Diesem fremden Zweck ist nun das Soziale als Mittel untergeordnet. Das Soziale wird kommodifiziert. Ich lerne nicht mehr Menschen kennen, um mit ihnen eine gute Zeit zu haben, zum Beispiel bei der gemeinsamen Nutzung meiner Wohnung, sondern ich lerne neue Kunden kennen, um ihnen temporär mein Zimmer gegen Bezahlung zu überlassen. Vermieten statt Teilen, Kunden finden statt menschlicher Begegnung.
Shareconomy ist Ausdruck der Krise. In Griechenland vermieten viele ihre Häuser und Wohnungen über AirBnB – aus Not. Wenn Arbeitskraft nicht mehr gefragt ist, bleiben oft keine anderen Ressourcen, die noch zur Verwertung taugen. Ökonomisch gesehen handelt es sich dabei um eine Umleitung von Einkommen: „Ich gebe dir von meinem Einkommen für die Nutzung deiner Ressource, bessere damit dein Einkommen auf und spare selbst dabei.“ Dabei wird nicht nur kein neuer Wert geschaffen, sondern das gemeinsame Nutzen von Ressourcen vermindert den Absatz und damit die Produktion der entsprechenden Waren. Das ist ökologisch sinnvoll, aber ökonomisch bedrohlich, weil es die Krise befördert. Der Kapitalismus kann nur existieren, wenn Verwertung mittels Produktion und Absatz neuer Waren gelingt.
Individuell ist die Vermietung eigener Ressourcen eine Möglichkeit, das eigene Budget aufzubessern bzw. durch Nutzung der günstigen Angebote Ausgaben zu reduzieren. So schont die massenhafte Nutzung von UberPop (Vermittlung privater Fahrten) den eigenen Geldbeutel, ist jedoch für die Taxi-Unternehmen eine existenzbedrohende Konkurrenz. Doch die Logik, dass mein Fortkommen stets immer auch auf Kosten von anderen geht, durchzieht die Warengesellschaft als Ganzes. Die Exklusionslogik betrifft ebenso die Lohnarbeiter_innen und Unternehmer_innen wie eben auch die Shareconomy.
Ganz im Sinne der Schumpeterschen schöpferischen Zerstörung löst die Shareconomy bestimmte Märkte auf und schafft neue. Wird Carsharing zum Massenphänomen, sinkt die Autoproduktion. Wird der nächste Griechenland-Urlaub massenhaft im AirBnB-Quartier verbracht, müssen viele Hotels schliessen. Im Unterschied zu früheren Innovationszyklen ist der schöpferische Anteil jedoch wesentlich kleiner als der zerstörerische: Grosse Marktsegmente werden zersetzt, und der Rest wird umverteilt. Dass daraus einige spezialisierte Vorreiter als Sieger hervorgehen, liegt auf der Hand. In den USA ist innovative Disruption – flächendeckende Marktzerstörung bei punktueller Innovation – explizite Strategie des Venture-Kapitals. Autokannibalismus statt Kapitalverwertung, und die Shareconomy bietet ein Spielfeld dafür.
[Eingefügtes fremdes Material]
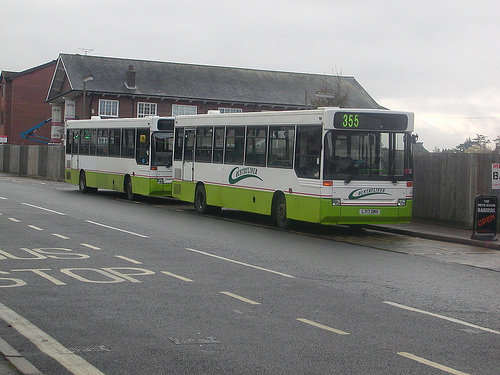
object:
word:
[99, 265, 155, 283]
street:
[1, 176, 499, 375]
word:
[40, 246, 87, 258]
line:
[20, 200, 66, 218]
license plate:
[358, 207, 381, 216]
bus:
[170, 106, 415, 228]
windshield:
[320, 129, 413, 183]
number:
[341, 113, 349, 126]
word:
[475, 219, 483, 228]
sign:
[470, 195, 499, 238]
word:
[491, 204, 496, 210]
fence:
[415, 151, 499, 227]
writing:
[236, 169, 242, 177]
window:
[97, 98, 120, 119]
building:
[1, 53, 393, 180]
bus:
[64, 114, 173, 200]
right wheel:
[273, 194, 290, 231]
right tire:
[193, 184, 207, 212]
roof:
[49, 52, 387, 111]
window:
[134, 101, 158, 119]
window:
[171, 102, 197, 117]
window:
[218, 106, 242, 115]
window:
[63, 100, 77, 118]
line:
[84, 218, 148, 240]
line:
[184, 246, 296, 283]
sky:
[1, 2, 500, 153]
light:
[330, 197, 340, 205]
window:
[265, 125, 297, 171]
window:
[295, 123, 320, 179]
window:
[222, 125, 248, 167]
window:
[210, 126, 227, 166]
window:
[193, 126, 214, 165]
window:
[119, 127, 137, 158]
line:
[116, 254, 144, 266]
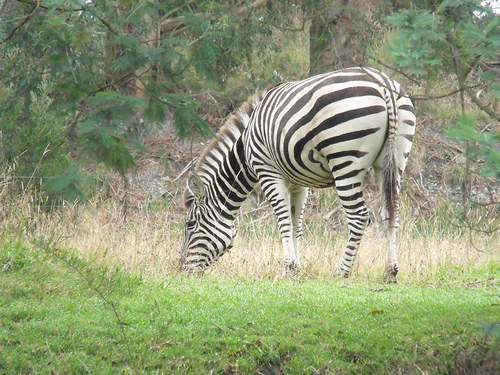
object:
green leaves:
[440, 118, 498, 144]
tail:
[376, 81, 404, 243]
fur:
[380, 144, 406, 233]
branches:
[146, 17, 186, 46]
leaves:
[77, 114, 123, 150]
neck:
[194, 132, 260, 216]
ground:
[0, 190, 500, 374]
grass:
[0, 210, 500, 374]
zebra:
[179, 67, 418, 279]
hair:
[167, 81, 282, 211]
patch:
[390, 262, 497, 347]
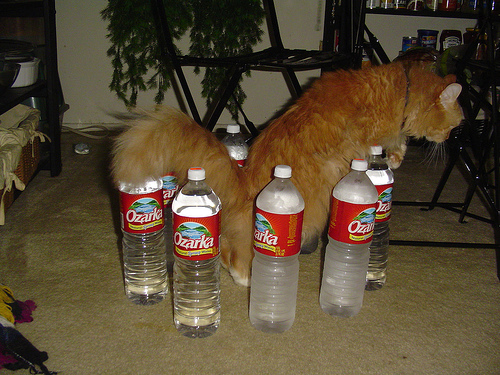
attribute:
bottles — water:
[167, 167, 376, 342]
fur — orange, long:
[107, 57, 462, 289]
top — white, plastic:
[272, 164, 294, 179]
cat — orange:
[104, 56, 465, 264]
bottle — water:
[319, 159, 378, 317]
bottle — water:
[116, 181, 170, 304]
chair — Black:
[148, 0, 358, 135]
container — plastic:
[415, 26, 440, 51]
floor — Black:
[49, 92, 499, 362]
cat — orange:
[109, 61, 466, 286]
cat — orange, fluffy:
[288, 56, 453, 194]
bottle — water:
[251, 165, 301, 330]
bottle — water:
[360, 144, 395, 289]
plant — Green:
[87, 0, 268, 161]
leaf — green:
[152, 44, 165, 56]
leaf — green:
[116, 89, 127, 102]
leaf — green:
[109, 75, 121, 91]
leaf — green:
[143, 76, 156, 87]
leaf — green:
[134, 5, 147, 24]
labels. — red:
[250, 205, 306, 262]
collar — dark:
[401, 58, 411, 110]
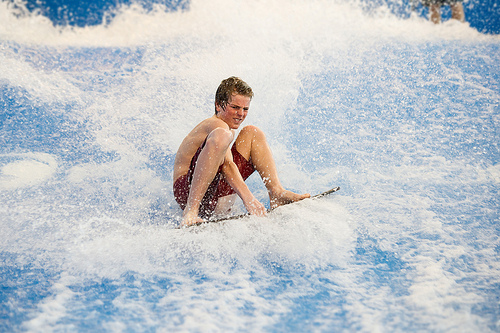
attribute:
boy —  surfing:
[139, 72, 314, 227]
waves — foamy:
[0, 0, 499, 331]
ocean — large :
[31, 25, 178, 299]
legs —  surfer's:
[423, 1, 478, 28]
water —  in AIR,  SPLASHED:
[9, 17, 165, 248]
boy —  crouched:
[150, 52, 320, 228]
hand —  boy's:
[243, 196, 266, 216]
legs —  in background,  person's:
[422, 0, 472, 27]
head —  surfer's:
[215, 77, 252, 128]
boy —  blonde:
[167, 77, 307, 222]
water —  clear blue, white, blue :
[1, 5, 488, 327]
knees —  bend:
[211, 125, 290, 155]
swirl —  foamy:
[2, 117, 87, 219]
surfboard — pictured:
[198, 201, 300, 226]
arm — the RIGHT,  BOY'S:
[216, 119, 267, 220]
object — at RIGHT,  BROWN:
[424, 0, 466, 28]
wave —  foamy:
[71, 225, 361, 266]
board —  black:
[151, 181, 341, 234]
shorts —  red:
[173, 143, 253, 217]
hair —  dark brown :
[213, 75, 253, 114]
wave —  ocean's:
[0, 7, 175, 274]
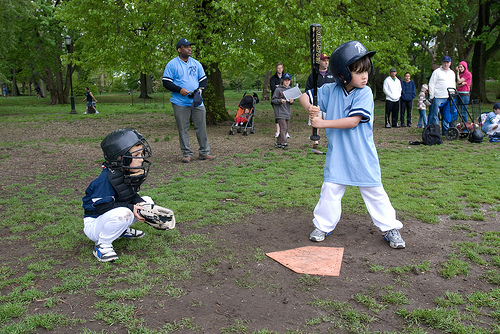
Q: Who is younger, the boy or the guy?
A: The boy is younger than the guy.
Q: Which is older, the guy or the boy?
A: The guy is older than the boy.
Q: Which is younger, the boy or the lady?
A: The boy is younger than the lady.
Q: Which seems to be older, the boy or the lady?
A: The lady is older than the boy.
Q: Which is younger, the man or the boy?
A: The boy is younger than the man.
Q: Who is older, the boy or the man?
A: The man is older than the boy.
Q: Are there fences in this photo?
A: No, there are no fences.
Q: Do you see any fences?
A: No, there are no fences.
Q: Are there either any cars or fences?
A: No, there are no fences or cars.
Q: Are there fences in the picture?
A: No, there are no fences.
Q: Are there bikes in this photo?
A: No, there are no bikes.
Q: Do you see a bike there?
A: No, there are no bikes.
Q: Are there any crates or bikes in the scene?
A: No, there are no bikes or crates.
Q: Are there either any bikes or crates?
A: No, there are no bikes or crates.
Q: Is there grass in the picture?
A: Yes, there is grass.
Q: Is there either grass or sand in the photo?
A: Yes, there is grass.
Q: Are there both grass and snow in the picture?
A: No, there is grass but no snow.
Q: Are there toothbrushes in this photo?
A: No, there are no toothbrushes.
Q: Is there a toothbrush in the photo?
A: No, there are no toothbrushes.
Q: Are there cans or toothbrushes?
A: No, there are no toothbrushes or cans.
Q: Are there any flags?
A: No, there are no flags.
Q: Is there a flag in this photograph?
A: No, there are no flags.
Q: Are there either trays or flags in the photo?
A: No, there are no flags or trays.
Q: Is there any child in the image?
A: Yes, there is a child.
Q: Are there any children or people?
A: Yes, there is a child.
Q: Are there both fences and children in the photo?
A: No, there is a child but no fences.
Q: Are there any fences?
A: No, there are no fences.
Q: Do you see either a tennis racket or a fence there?
A: No, there are no fences or rackets.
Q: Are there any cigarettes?
A: No, there are no cigarettes.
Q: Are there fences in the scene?
A: No, there are no fences.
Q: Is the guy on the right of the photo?
A: Yes, the guy is on the right of the image.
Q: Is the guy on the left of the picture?
A: No, the guy is on the right of the image.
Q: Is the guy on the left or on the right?
A: The guy is on the right of the image.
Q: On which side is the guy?
A: The guy is on the right of the image.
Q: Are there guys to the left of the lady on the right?
A: Yes, there is a guy to the left of the lady.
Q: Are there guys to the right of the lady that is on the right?
A: No, the guy is to the left of the lady.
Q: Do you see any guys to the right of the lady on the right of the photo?
A: No, the guy is to the left of the lady.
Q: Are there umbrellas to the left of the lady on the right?
A: No, there is a guy to the left of the lady.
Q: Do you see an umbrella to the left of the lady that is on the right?
A: No, there is a guy to the left of the lady.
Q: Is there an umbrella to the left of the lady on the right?
A: No, there is a guy to the left of the lady.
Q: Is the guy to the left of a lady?
A: Yes, the guy is to the left of a lady.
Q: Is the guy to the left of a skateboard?
A: No, the guy is to the left of a lady.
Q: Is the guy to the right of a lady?
A: No, the guy is to the left of a lady.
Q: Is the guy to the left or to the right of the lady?
A: The guy is to the left of the lady.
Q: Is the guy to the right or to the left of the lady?
A: The guy is to the left of the lady.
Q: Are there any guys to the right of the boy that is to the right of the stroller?
A: Yes, there is a guy to the right of the boy.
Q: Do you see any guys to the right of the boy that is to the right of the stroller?
A: Yes, there is a guy to the right of the boy.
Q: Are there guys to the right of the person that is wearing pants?
A: Yes, there is a guy to the right of the boy.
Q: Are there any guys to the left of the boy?
A: No, the guy is to the right of the boy.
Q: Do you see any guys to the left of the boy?
A: No, the guy is to the right of the boy.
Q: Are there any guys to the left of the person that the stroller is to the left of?
A: No, the guy is to the right of the boy.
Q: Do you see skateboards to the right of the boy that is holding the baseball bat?
A: No, there is a guy to the right of the boy.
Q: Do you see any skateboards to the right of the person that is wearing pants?
A: No, there is a guy to the right of the boy.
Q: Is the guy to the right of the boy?
A: Yes, the guy is to the right of the boy.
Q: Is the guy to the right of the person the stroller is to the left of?
A: Yes, the guy is to the right of the boy.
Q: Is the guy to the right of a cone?
A: No, the guy is to the right of the boy.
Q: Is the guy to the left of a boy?
A: No, the guy is to the right of a boy.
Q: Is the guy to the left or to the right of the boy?
A: The guy is to the right of the boy.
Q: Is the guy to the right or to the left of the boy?
A: The guy is to the right of the boy.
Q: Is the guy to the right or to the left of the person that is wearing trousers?
A: The guy is to the right of the boy.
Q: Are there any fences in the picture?
A: No, there are no fences.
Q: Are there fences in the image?
A: No, there are no fences.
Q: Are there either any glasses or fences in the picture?
A: No, there are no fences or glasses.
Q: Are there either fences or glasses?
A: No, there are no fences or glasses.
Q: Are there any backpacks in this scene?
A: Yes, there is a backpack.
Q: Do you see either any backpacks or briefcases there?
A: Yes, there is a backpack.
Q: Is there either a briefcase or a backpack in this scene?
A: Yes, there is a backpack.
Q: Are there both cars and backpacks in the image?
A: No, there is a backpack but no cars.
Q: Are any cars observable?
A: No, there are no cars.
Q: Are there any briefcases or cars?
A: No, there are no cars or briefcases.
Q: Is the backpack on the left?
A: No, the backpack is on the right of the image.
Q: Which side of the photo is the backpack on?
A: The backpack is on the right of the image.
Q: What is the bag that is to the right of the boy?
A: The bag is a backpack.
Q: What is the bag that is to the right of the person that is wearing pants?
A: The bag is a backpack.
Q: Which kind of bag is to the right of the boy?
A: The bag is a backpack.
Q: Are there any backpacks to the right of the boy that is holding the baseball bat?
A: Yes, there is a backpack to the right of the boy.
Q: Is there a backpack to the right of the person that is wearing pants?
A: Yes, there is a backpack to the right of the boy.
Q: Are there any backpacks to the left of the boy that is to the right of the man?
A: No, the backpack is to the right of the boy.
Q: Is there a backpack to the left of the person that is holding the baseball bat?
A: No, the backpack is to the right of the boy.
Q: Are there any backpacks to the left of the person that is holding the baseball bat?
A: No, the backpack is to the right of the boy.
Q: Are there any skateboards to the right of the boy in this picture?
A: No, there is a backpack to the right of the boy.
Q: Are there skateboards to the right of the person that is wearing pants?
A: No, there is a backpack to the right of the boy.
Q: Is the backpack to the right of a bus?
A: No, the backpack is to the right of the boy.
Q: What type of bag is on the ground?
A: The bag is a backpack.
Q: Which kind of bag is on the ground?
A: The bag is a backpack.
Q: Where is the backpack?
A: The backpack is on the ground.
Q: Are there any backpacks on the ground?
A: Yes, there is a backpack on the ground.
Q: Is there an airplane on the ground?
A: No, there is a backpack on the ground.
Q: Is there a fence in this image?
A: No, there are no fences.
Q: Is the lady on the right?
A: Yes, the lady is on the right of the image.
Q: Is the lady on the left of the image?
A: No, the lady is on the right of the image.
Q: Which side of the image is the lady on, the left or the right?
A: The lady is on the right of the image.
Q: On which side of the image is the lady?
A: The lady is on the right of the image.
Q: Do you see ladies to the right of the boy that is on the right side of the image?
A: Yes, there is a lady to the right of the boy.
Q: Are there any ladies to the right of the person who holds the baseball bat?
A: Yes, there is a lady to the right of the boy.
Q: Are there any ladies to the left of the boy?
A: No, the lady is to the right of the boy.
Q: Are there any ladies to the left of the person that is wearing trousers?
A: No, the lady is to the right of the boy.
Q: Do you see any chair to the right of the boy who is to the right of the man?
A: No, there is a lady to the right of the boy.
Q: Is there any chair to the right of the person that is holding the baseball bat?
A: No, there is a lady to the right of the boy.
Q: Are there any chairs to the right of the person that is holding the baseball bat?
A: No, there is a lady to the right of the boy.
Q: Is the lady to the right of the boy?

Unter dem Label Shareconomy werden jedoch auch commonsorientierte Praktiken subsumiert, die mit Ökonomie nicht viel zu tun haben. Alle Projekte müssen sehen, wie sie die finanziellen Mittel aufbringen, die sie im Kapitalismus nun einmal benötigen. Die Scheidung geschieht dort, wo die gemeinschaftlichen Praktiken am Teilen oder am Tauschen orientiert sind. Dort wo Commoning und Geldlogik getrennt sind, ist der Widerstand gegen die Reintegration in die Warenproduktion am grössten.
Obwohl die Tauschlogik mit der Shareconomy revitalisiert wird und dadurch das Teilen vergiftet, sorgt sie dennoch für einen Mentalitätswandel. Nicht mehr alles selbst zu besitzen, sondern sich Ressourcen zu teilen – und sei es gegen Geld – ist ein Schritt in die Richtung zur Wiederentdeckung des bedürfnisorientierten Teilens und des Commoning. Doch dieser Schritt ist bewusst zu gehen. Von alleine kommt der Abschied vom Tauschen nicht, zu sehr ist das bedingungsvolle, miteinander verkoppelte Geben und Nehmen Teil der alltäglichen Handlungsweise geworden. Zu lernen ist: Nur Teilen jenseits von Geld und Tausch ist echtes Teilen.